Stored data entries
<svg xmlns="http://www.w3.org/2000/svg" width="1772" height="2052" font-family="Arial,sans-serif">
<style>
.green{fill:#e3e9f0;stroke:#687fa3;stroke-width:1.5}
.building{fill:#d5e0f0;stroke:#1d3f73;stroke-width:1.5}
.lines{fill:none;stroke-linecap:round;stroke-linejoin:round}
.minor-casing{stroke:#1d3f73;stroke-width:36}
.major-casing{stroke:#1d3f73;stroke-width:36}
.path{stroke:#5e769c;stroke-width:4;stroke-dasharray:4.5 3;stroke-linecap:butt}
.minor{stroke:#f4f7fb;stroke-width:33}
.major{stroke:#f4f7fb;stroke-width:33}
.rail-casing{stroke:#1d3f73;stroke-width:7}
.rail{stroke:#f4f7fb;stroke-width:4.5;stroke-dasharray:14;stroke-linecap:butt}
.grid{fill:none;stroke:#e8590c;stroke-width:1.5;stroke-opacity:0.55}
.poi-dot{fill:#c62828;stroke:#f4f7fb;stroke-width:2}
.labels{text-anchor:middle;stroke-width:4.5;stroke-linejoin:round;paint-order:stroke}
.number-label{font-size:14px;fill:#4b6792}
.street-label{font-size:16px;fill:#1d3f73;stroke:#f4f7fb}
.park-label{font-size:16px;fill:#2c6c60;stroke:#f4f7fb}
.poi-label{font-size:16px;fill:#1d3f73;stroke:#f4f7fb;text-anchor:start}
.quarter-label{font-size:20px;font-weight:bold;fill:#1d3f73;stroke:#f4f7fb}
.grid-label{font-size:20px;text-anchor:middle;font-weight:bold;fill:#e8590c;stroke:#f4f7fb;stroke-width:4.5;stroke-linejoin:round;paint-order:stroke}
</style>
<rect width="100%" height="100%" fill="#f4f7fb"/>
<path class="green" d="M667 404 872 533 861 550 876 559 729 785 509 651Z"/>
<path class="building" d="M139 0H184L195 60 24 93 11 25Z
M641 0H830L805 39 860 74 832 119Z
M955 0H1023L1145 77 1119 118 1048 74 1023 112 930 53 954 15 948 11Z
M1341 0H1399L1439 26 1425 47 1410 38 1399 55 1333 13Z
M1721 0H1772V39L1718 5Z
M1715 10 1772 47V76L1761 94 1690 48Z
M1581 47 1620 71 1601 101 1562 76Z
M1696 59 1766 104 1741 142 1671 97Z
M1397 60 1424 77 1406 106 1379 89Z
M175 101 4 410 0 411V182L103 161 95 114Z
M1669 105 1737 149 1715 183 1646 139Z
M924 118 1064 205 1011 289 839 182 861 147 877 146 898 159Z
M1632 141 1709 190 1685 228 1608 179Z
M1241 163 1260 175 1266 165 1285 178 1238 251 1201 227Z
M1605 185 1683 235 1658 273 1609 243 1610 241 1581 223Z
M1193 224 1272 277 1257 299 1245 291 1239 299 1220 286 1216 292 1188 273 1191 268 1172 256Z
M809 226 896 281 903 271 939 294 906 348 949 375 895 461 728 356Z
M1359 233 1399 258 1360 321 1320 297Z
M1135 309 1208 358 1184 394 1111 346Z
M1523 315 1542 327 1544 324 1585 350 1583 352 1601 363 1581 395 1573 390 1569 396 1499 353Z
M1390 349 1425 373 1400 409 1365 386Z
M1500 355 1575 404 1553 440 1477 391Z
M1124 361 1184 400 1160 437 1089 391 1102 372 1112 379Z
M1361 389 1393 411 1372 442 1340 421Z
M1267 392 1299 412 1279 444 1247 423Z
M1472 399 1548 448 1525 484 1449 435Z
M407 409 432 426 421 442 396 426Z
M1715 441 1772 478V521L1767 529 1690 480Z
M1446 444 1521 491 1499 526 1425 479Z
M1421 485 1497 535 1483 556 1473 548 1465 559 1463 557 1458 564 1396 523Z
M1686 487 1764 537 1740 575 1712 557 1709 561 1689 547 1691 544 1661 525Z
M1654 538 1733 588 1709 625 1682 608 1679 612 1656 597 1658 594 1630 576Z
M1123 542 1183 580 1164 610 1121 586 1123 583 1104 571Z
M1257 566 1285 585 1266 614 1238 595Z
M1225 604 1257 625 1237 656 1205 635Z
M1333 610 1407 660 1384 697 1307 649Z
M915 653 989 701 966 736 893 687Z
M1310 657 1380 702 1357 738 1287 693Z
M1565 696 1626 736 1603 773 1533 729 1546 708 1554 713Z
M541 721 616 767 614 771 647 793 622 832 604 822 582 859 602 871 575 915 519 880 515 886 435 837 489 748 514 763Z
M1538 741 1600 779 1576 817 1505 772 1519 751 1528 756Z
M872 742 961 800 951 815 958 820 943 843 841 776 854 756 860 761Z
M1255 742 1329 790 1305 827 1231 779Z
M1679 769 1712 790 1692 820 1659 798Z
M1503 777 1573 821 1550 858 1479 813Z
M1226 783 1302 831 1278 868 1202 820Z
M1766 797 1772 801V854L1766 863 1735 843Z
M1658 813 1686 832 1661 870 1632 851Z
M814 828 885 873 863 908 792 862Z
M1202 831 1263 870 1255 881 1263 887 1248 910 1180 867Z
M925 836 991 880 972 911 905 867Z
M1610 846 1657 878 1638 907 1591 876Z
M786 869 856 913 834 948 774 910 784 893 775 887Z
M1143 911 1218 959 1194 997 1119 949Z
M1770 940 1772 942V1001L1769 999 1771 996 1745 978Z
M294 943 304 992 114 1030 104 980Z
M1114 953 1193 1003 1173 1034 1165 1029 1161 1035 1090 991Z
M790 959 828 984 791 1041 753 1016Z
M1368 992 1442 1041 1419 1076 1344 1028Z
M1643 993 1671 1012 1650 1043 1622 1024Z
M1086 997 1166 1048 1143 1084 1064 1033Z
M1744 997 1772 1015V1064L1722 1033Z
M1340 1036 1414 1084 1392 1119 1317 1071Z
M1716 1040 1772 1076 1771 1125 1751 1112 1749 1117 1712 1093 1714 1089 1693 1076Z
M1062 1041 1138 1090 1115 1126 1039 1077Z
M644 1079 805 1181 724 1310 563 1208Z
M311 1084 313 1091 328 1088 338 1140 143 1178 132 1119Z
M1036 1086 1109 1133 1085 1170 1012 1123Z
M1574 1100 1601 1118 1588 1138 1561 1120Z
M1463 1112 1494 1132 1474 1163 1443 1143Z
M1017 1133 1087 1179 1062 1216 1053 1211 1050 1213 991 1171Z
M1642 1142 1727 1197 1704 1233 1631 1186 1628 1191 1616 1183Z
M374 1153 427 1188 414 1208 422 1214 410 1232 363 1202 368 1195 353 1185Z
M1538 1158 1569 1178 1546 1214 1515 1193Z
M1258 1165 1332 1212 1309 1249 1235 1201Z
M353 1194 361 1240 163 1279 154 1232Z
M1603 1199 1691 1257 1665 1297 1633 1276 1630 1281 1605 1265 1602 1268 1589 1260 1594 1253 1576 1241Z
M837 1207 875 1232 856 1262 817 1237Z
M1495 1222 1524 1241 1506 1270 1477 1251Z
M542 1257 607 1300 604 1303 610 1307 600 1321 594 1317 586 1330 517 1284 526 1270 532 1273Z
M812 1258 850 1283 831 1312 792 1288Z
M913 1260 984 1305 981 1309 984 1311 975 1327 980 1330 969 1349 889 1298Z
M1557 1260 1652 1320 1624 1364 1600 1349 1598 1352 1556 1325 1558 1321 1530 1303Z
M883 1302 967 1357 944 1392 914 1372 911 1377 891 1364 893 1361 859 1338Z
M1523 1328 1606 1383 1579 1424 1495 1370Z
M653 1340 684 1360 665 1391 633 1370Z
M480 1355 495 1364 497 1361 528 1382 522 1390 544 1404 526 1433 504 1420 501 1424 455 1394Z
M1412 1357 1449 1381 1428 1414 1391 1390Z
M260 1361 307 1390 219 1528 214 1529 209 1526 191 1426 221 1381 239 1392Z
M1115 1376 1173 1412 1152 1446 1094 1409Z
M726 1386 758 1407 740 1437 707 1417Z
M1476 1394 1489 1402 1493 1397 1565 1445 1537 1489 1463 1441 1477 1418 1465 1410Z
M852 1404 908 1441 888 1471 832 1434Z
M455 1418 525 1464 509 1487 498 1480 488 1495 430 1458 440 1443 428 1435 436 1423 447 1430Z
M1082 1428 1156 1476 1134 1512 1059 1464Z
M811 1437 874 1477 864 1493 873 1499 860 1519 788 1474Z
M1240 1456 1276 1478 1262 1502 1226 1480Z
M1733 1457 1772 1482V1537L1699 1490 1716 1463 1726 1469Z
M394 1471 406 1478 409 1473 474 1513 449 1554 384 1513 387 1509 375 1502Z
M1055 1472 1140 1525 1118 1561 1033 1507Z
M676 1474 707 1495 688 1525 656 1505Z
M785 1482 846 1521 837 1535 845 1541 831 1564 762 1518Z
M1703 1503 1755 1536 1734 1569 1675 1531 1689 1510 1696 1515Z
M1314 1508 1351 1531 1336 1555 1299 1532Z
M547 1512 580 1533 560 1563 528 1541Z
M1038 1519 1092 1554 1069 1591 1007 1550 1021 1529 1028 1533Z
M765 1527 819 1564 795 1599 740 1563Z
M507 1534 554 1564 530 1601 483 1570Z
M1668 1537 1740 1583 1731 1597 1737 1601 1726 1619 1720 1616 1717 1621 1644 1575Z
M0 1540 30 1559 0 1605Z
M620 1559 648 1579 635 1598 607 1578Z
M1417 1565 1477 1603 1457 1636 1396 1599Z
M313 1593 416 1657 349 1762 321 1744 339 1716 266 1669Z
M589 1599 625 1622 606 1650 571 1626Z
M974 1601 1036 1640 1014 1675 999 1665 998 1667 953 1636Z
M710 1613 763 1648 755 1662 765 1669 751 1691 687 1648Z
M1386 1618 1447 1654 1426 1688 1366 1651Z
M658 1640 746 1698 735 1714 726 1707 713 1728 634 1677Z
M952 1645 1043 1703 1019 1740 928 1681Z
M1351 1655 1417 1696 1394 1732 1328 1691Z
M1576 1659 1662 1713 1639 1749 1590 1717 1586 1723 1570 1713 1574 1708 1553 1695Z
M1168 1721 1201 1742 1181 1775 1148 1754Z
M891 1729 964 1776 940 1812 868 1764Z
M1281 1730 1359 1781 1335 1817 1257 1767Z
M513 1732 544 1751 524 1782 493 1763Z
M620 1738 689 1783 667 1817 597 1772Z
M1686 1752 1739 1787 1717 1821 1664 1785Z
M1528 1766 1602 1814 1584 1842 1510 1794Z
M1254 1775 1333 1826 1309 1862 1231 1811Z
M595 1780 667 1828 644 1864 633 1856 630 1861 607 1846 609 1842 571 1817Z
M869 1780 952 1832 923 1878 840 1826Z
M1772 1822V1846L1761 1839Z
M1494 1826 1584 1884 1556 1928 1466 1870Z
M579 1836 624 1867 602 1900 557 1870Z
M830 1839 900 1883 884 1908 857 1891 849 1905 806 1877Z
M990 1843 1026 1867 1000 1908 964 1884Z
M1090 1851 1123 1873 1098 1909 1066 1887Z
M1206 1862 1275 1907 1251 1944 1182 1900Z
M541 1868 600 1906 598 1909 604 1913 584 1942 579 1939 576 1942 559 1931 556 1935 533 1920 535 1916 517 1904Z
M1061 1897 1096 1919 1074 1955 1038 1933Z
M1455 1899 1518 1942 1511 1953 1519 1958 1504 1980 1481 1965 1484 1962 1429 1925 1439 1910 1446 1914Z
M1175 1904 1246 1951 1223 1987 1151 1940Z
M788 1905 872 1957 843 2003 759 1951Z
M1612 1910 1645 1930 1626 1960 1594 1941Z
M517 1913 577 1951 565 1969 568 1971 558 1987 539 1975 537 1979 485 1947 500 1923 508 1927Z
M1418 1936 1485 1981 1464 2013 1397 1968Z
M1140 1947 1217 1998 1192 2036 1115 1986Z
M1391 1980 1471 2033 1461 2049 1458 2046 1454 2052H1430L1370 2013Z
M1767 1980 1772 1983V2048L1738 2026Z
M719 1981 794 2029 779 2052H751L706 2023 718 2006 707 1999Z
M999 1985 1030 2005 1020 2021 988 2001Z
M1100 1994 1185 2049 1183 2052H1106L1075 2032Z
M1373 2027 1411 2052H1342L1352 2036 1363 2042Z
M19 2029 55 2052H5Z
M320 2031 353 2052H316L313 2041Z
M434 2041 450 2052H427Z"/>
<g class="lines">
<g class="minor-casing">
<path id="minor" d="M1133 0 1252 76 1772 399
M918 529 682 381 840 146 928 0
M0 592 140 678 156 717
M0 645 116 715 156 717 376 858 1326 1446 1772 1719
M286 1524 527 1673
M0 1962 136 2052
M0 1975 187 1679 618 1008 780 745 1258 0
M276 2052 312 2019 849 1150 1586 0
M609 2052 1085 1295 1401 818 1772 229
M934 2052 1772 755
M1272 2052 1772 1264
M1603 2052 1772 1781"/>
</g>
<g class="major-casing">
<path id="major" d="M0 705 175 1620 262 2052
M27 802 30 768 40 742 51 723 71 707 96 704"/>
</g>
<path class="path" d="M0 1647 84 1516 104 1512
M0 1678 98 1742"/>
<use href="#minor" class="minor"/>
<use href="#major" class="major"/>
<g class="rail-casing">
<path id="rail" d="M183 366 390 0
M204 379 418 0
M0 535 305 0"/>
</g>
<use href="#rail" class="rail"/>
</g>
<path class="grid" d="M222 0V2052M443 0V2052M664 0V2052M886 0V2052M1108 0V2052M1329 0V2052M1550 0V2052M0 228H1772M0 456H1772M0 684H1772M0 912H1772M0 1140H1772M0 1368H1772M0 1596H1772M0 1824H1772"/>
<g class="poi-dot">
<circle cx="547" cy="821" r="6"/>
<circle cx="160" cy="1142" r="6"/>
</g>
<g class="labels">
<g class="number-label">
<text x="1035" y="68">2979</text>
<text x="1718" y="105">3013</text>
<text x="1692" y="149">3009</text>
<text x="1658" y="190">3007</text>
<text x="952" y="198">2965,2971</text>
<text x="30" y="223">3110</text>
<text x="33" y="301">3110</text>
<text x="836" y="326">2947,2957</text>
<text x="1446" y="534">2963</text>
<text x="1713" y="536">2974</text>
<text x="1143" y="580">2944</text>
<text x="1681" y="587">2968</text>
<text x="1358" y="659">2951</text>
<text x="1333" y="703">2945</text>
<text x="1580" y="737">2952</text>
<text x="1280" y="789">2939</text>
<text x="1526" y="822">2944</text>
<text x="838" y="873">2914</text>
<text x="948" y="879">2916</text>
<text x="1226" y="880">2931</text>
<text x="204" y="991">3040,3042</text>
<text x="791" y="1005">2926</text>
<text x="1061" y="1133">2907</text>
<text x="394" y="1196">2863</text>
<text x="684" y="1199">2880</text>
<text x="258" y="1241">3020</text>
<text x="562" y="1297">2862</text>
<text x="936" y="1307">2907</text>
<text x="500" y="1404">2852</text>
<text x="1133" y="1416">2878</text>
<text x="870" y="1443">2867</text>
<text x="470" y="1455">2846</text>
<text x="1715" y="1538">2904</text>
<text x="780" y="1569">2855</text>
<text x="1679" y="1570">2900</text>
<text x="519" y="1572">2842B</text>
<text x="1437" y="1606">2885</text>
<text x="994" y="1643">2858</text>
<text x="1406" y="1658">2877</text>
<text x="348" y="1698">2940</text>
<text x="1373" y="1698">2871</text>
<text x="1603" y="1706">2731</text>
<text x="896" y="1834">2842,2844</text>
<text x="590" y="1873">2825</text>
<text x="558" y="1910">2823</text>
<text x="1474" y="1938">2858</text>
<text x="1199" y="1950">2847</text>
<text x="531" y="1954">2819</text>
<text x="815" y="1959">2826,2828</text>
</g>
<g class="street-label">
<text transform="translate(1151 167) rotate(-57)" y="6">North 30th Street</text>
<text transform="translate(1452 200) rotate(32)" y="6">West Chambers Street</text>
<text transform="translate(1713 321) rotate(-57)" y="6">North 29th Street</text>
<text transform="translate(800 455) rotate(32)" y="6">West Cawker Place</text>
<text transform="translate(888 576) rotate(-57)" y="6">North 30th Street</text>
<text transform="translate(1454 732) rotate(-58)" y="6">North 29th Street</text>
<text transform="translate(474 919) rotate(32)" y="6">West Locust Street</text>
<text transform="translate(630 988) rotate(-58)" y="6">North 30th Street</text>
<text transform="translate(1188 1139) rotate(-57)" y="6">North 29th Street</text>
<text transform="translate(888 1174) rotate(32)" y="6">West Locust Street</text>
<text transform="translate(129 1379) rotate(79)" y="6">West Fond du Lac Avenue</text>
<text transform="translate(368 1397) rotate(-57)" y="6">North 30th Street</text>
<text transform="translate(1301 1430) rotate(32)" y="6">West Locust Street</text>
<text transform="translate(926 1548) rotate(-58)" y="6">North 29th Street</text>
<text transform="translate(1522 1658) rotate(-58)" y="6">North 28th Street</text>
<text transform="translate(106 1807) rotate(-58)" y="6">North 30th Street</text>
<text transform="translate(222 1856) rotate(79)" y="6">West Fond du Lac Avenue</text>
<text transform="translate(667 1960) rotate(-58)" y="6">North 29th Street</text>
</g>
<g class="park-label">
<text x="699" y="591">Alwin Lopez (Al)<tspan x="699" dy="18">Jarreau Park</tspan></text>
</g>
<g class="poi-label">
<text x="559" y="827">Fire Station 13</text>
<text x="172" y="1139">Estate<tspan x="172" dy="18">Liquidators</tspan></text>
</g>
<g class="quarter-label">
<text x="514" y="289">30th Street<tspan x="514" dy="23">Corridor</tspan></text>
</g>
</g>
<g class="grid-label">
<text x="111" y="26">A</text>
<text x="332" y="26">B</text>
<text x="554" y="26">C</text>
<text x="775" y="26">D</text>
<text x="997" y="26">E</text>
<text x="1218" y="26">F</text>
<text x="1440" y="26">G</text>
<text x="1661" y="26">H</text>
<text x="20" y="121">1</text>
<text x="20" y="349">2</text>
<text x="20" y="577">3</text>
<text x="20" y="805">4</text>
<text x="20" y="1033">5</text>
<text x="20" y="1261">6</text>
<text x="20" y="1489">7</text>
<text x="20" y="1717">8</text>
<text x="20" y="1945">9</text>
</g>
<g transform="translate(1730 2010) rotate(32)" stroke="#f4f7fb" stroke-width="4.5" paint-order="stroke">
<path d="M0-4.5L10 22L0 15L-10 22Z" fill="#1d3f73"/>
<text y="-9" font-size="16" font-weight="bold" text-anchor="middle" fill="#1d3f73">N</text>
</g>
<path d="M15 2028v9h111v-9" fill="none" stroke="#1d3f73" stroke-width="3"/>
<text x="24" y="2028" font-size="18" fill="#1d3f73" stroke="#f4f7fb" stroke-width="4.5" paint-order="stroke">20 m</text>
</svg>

● Assignment:
Count how many lines in the records above hold the word "labels", and answer with that number alone.

● Result of this exercise:
2